# Exercise:
Count the lines below that contain the string "wycieczki", with case counting. Reply with the number alone.

*** Data for this task Section Begins ***

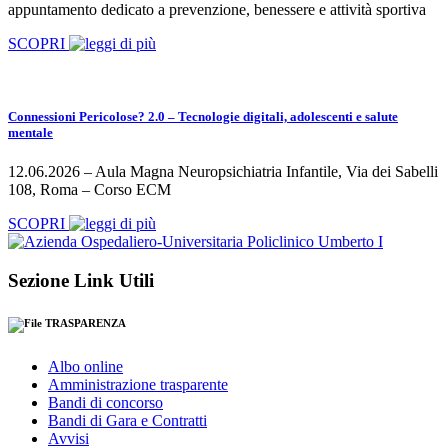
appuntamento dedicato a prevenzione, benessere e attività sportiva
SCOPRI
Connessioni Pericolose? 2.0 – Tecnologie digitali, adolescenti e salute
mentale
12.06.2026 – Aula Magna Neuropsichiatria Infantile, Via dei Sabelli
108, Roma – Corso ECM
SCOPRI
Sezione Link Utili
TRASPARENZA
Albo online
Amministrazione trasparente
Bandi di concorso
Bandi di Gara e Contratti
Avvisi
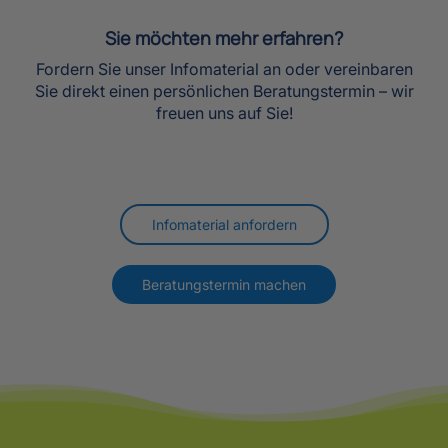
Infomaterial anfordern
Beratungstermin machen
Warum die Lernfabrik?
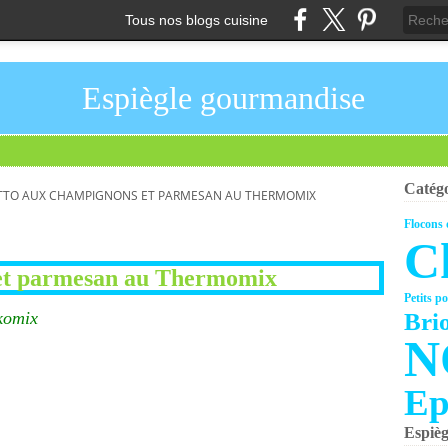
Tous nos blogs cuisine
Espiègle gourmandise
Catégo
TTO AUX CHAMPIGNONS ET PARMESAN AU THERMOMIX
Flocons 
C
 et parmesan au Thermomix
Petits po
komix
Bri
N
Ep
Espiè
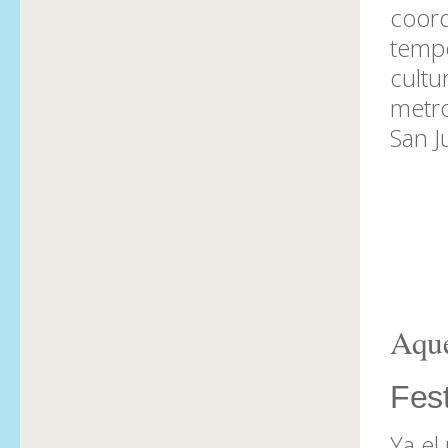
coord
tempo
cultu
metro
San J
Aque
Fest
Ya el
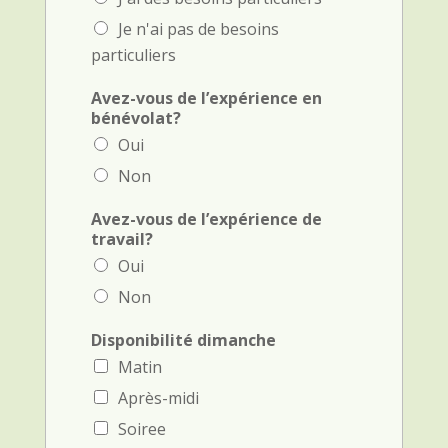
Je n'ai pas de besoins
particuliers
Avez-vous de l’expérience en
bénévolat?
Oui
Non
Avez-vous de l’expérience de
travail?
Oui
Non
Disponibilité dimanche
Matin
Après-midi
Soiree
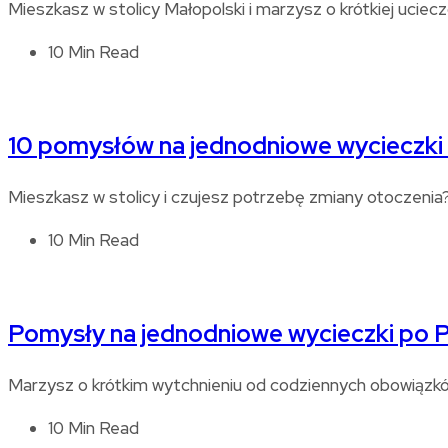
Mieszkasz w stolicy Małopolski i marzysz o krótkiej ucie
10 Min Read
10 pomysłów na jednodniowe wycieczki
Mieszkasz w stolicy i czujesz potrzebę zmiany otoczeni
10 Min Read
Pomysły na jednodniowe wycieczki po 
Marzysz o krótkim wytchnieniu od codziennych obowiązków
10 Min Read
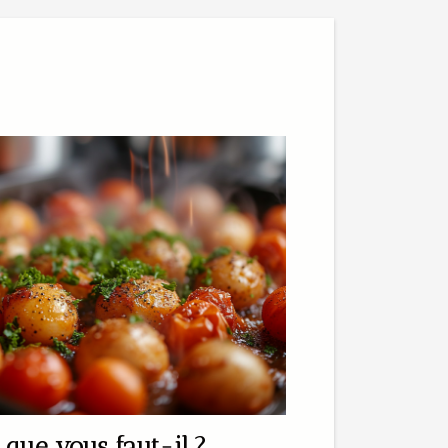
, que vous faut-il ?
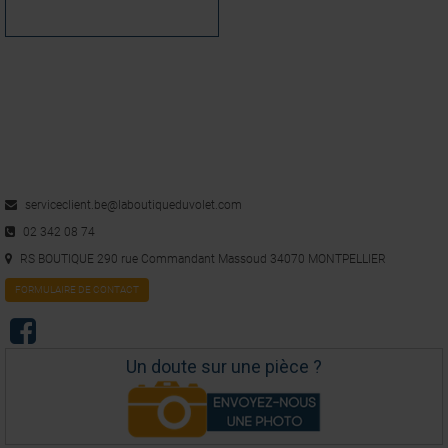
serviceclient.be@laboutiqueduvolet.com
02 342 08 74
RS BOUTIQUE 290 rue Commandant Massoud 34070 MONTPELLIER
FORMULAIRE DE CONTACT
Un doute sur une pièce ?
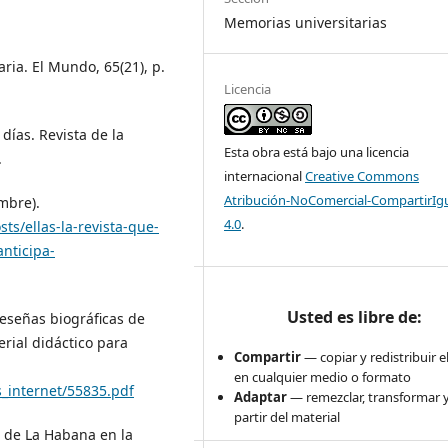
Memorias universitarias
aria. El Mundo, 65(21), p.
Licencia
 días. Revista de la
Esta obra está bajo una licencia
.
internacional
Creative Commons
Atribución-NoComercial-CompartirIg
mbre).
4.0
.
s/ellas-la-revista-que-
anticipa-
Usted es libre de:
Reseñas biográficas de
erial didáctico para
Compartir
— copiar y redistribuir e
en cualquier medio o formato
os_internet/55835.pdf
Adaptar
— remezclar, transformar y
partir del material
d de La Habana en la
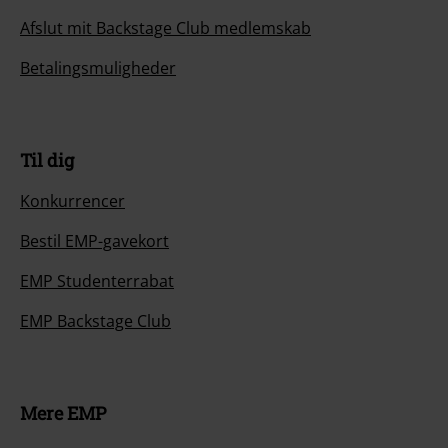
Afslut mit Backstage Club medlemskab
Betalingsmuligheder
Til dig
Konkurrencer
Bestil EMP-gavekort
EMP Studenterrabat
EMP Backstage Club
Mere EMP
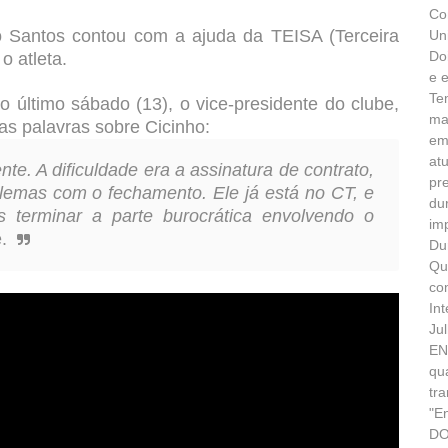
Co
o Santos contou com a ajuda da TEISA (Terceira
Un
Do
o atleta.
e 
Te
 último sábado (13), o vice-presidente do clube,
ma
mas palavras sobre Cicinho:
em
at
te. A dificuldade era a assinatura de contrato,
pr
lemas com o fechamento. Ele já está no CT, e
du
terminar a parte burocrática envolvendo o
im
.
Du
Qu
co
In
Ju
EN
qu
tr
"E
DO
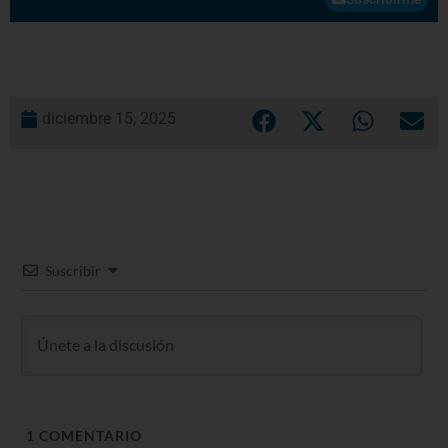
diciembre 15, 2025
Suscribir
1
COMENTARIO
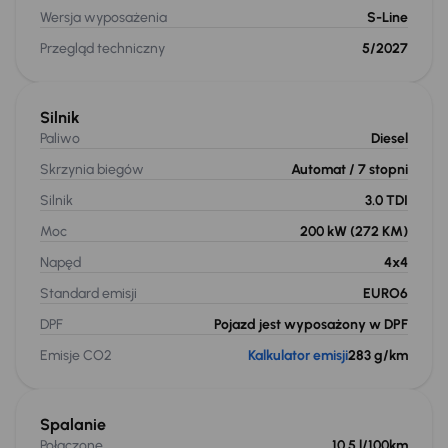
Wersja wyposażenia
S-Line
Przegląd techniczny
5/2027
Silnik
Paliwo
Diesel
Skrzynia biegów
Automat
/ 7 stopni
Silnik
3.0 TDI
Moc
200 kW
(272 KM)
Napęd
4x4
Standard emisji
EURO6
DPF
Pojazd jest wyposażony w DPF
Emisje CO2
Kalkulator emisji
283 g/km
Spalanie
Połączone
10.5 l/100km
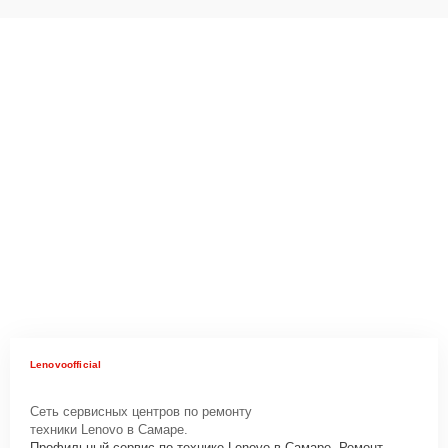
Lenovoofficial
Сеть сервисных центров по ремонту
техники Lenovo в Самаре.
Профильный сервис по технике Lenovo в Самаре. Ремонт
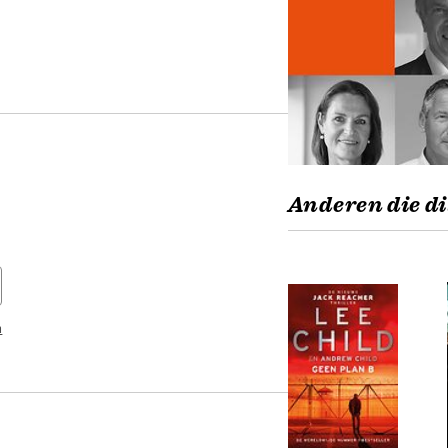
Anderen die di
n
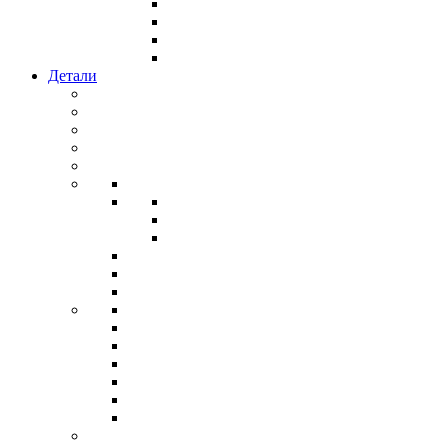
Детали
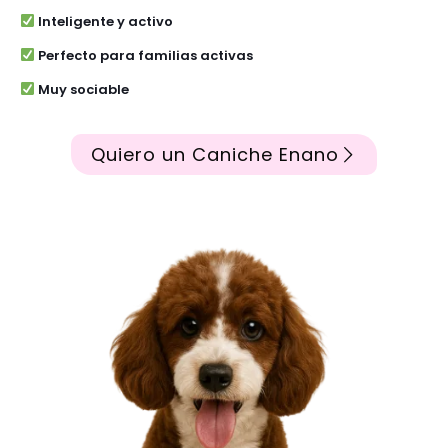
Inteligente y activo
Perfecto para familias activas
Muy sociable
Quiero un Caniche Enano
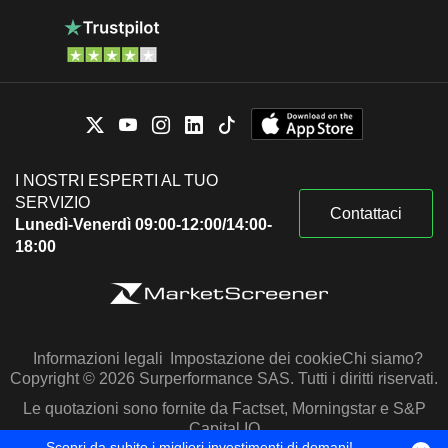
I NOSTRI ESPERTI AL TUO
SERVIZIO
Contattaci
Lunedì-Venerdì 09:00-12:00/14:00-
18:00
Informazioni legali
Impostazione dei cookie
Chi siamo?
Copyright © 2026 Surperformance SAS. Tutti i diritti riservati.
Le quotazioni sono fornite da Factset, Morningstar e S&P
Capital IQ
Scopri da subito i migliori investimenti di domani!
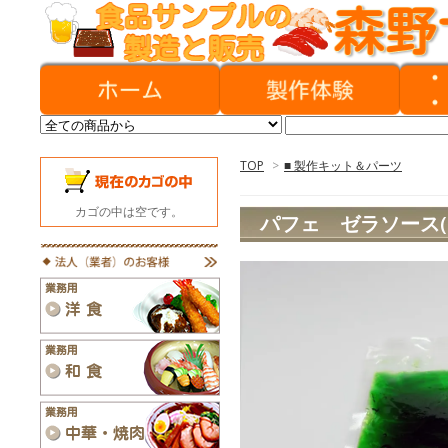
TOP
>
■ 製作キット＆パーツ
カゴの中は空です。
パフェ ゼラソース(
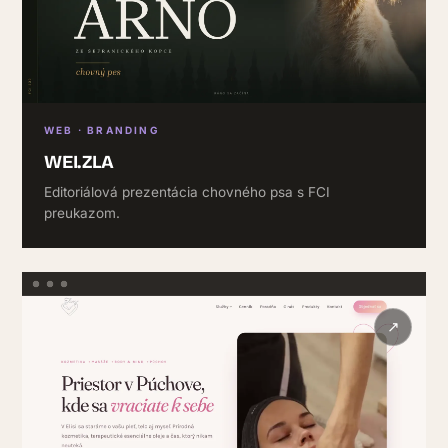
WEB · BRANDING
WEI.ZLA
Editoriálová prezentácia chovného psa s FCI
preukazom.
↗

*** Data for this task Section Ends ***

# Answer box:
2